Jia enjoyed the special favor of the Emperor Duzong. Being Jia's junior by 27 years, the Emperor used to stand up upon his entrance, called him "teacher" (though Jia was not an imperial degree holder, and never held such a formal post), and is said to have knelt in tears on one occasion, begging Jia Sidao to remain in office.

Jia pioneered a policy of land nationalization highly unpopular among the Confucians, who favored low taxes and a small role for the state. The land survey, endorsed by several other officials, was undertaken ca. 1262. It was driven by pressing military needs, and by rampant concentration of land in the hands of powerful landlords, who were often high-ranking court officials. In 1263, the gongtian (公田, "public field," a northern Song feature) system was re-introduced, whereby the amount of land held by individuals was restricted, and the excess land being classified as gongtian. The income from gongtian was then used to supplement military expenditure; this system functioned for the next 12 years. Jia's land reform activities went even further than those undertaken by Wang Mang during the Han dynasty, as under Wang Mang, the state monopolized only 1/3 of the excess land holdings, and at least provided some minimal compensation.

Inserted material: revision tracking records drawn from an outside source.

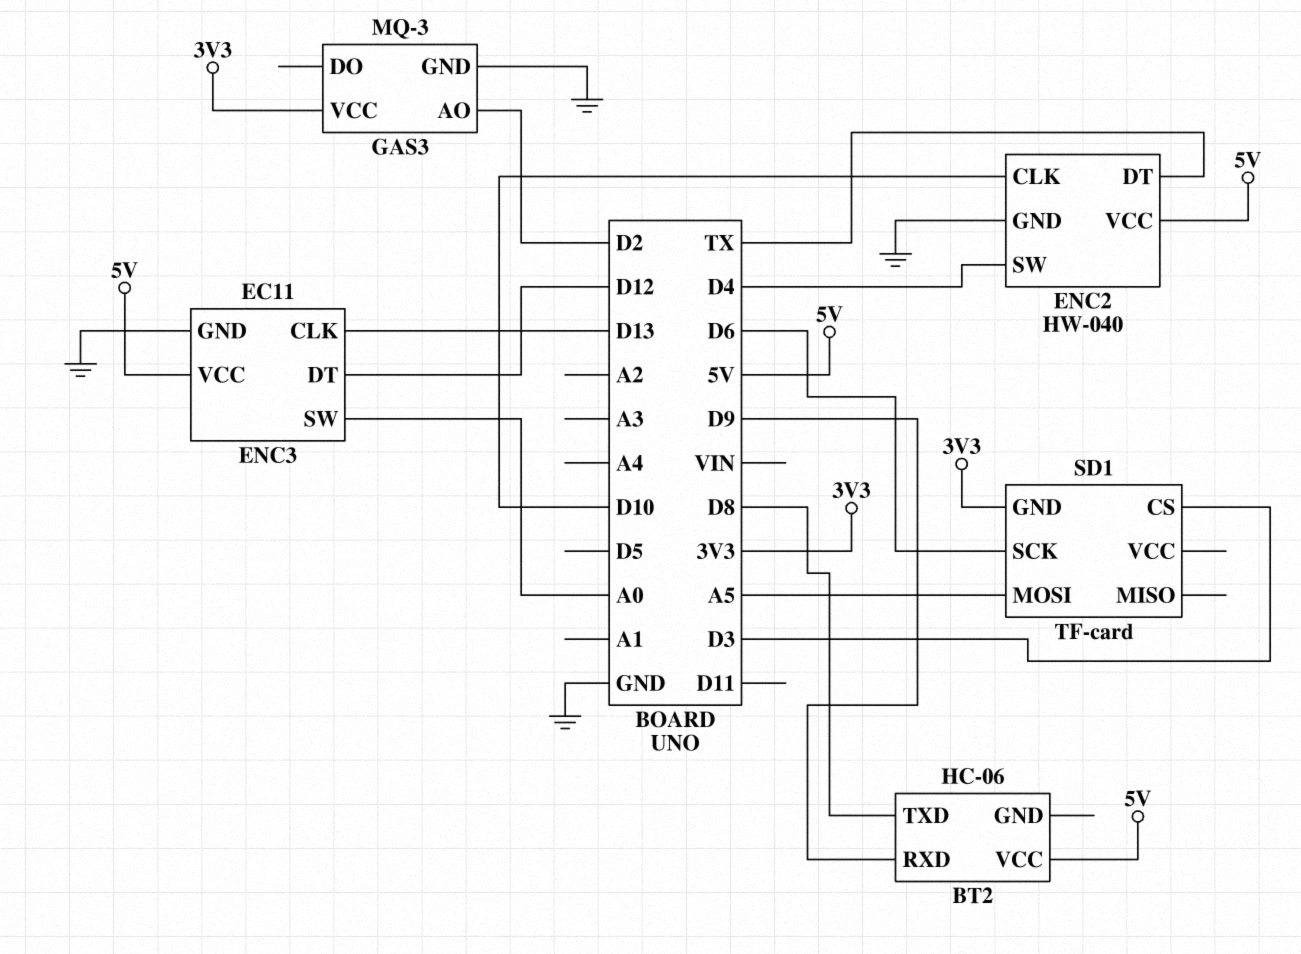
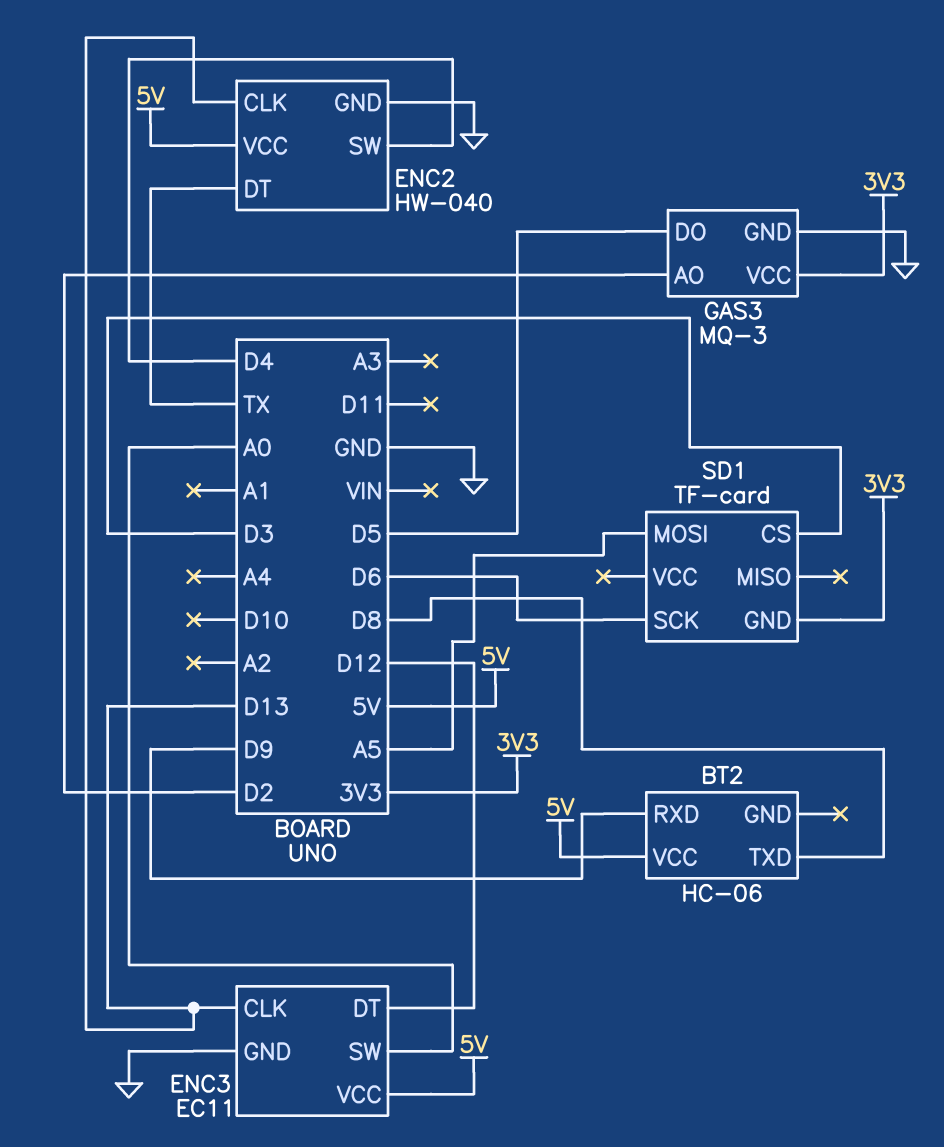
ENC2 pin CLK: D10 -> D13
GAS3 pin DO: none -> D5

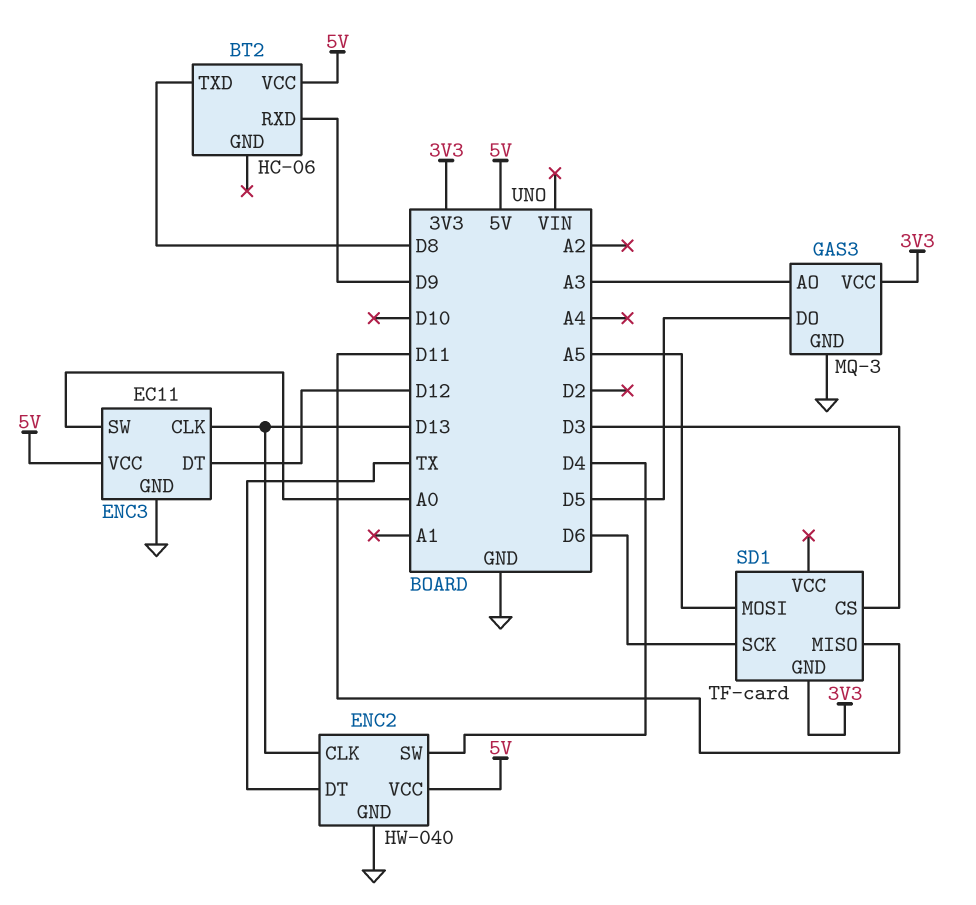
GAS3 pin AO: D2 -> A3
SD1 pin MISO: none -> D11

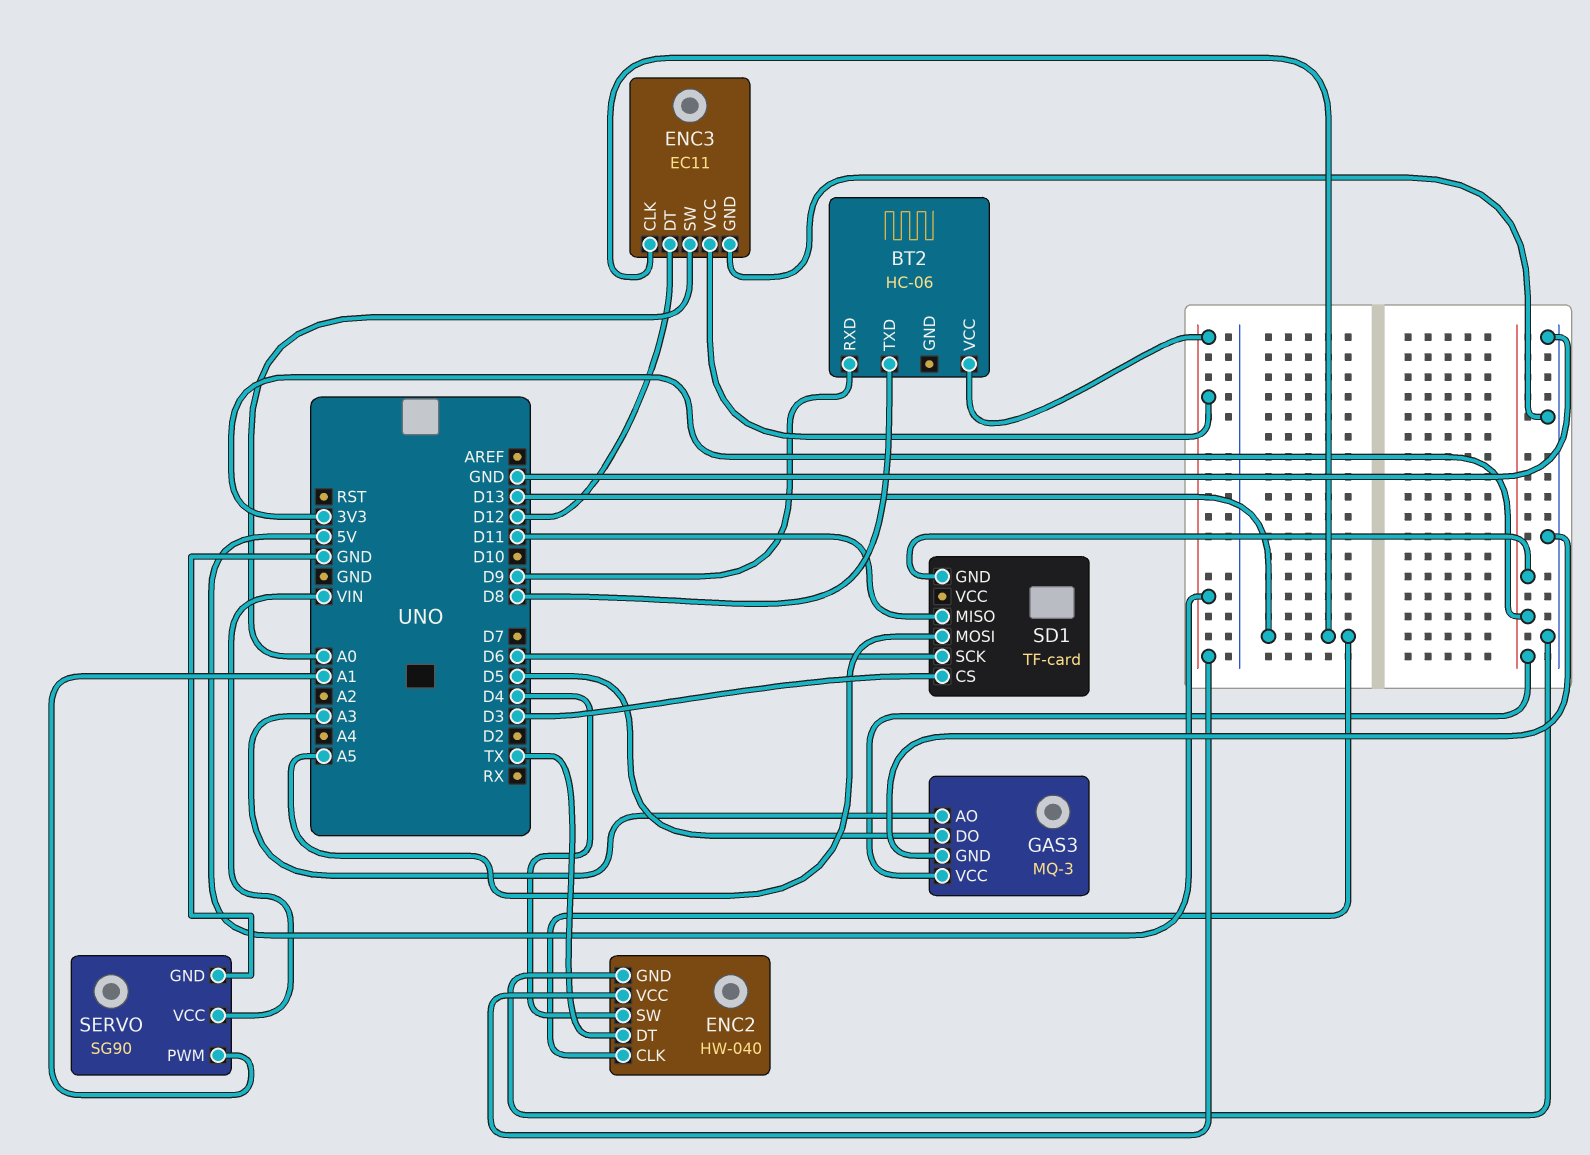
SERVO: none -> SG90
SERVO pin GND: none -> GND
SERVO pin PWM: none -> A1
SERVO pin VCC: none -> VIN

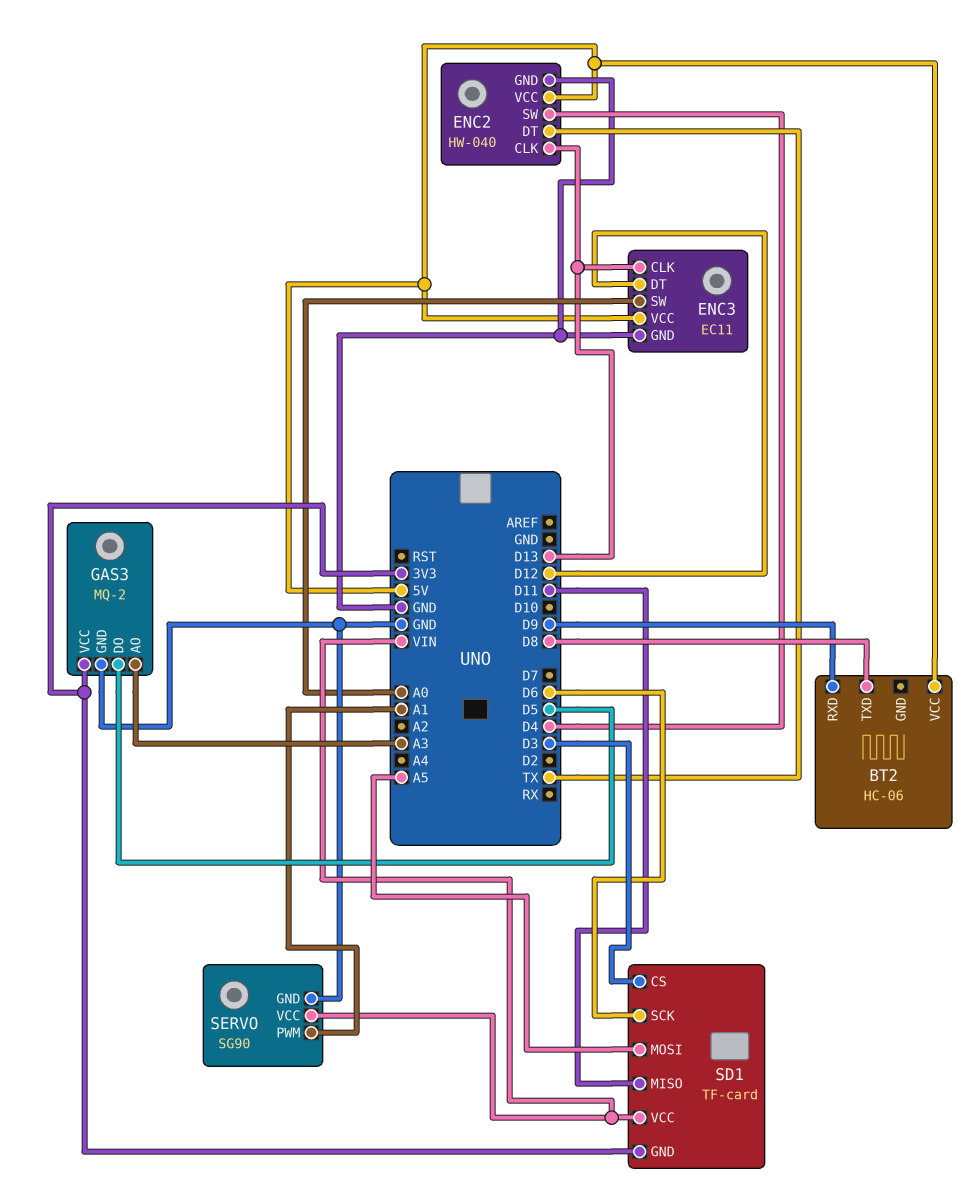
GAS3: MQ-3 -> MQ-2
SD1 pin VCC: none -> VIN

In contrast, Jia's reforms offered no compensation; another of Jia's aims was to abolish the hedi policy, and reduce the amount of paper money in circulation, as under the hedi policy, with the government purchasing more grain, they had to issue more paper money, resulting in rising inflation.

During the siege of Ezhou, Jia Sidao's offer to Kublai Khan to partition China was rejected, however due to Mongke's failure of the Yunnan campaign, and a redirection of massive troops to the Ezhou frontier, Kublai decided to offer Jia Sidao a deal that he would return to Karakorum for his kurultai due to the succession dispute with Ariq Böke.

Later, at the Battle of Yihu, Jia Sidao, while leading an army of 130,000, panicked and escaped the battlefield in a small boat. The troops, seeing that their commander had abandoned them, retreated hastily; the result was a defeat whereby the remnants of the Song army were routed, allowing the Mongols to advance on the capital, Lin'an. As a result of this defeat, Jia Sidao was demoted from the post of chancellor.

===Death===
The possibility of executing Jia Sidao for his court failures was hotly debated in Lin'an (now Hangzhou) on the verge of its fall. Dowager Empress Xie objected to this as a cruelty, but issued progressively severe decrees of banishment and property confiscation that included Jia Sidao and his family under the pressure of the public. Ultimately, in 1275, Jia Sidao was assassinated by a court-designated sheriff, Zheng Huchen (郑虎臣), who had been charged with his custody. Whether the execution was court-sanctioned remains unclear.